Secondary organic aerosol (SOA) was formed in an environmental reaction chamber from the ozonolysis of beta-caryophyllene (beta-C) at low concentrations (5 ppb or 20 ppb). Experimental parameters were varied to characterize the effects of hydroxyl radicals, light and the presence of lower molecular weight terpene precursor (isoprene) for beta-C SOA formation and cloud condensation nuclei (CCN) characteristics. Changes in beta-C SOA chemicophysical properties (e. g., density, volatility, oxidation state) were explored with online techniques to improve our predictive understanding of beta-C CCN activity. In the absence of OH scavenger, light intensity had negligible impacts on SOA oxidation state and CCN activity. In contrast, when OH reaction was effectively suppressed (> 11 ppm scavenger), SOA showed a much lower CCN activity and slightly less oxygenated state consistent with previously reported values.
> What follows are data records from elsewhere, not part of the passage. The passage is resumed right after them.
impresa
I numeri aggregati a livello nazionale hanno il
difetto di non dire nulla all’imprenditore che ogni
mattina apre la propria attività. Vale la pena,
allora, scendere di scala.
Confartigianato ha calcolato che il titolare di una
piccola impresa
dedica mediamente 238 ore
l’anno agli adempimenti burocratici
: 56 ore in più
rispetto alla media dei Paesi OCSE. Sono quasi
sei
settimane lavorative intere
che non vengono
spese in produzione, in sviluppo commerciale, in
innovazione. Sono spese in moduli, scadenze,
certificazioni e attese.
Though there is significant oxidized material present (O/C > 0.25), no linear correlation existed between the mass ratio ion fragment 44 in the bulk organic mass (f(44)) and O/C for the beta-C-O-3 system. No direct correlations were observed with other aerosol bulk ion fragment fraction (f(x)) and kappa as well. A mixture of beta-C and lower molecular weight terpenes (isoprene) consumed more ozone and formed SOA with distinct characteristics dependent on isoprene amounts. The addition of isoprene also improved the CCN predictive capabilities with bulk aerosol chemical information. The beta-C SOA CCN activity reported here is much higher than previous studies (kappa < 0.1) that use higher precursor concentration in smaller environmental chambers; similar results were only achieved with significant use of OH scavenger. Results show that aerosol formed from a mixture of low and high molecular weight terpene ozonolysis can be hygroscopic and can contribute to the global biogenic SOA CCN budget.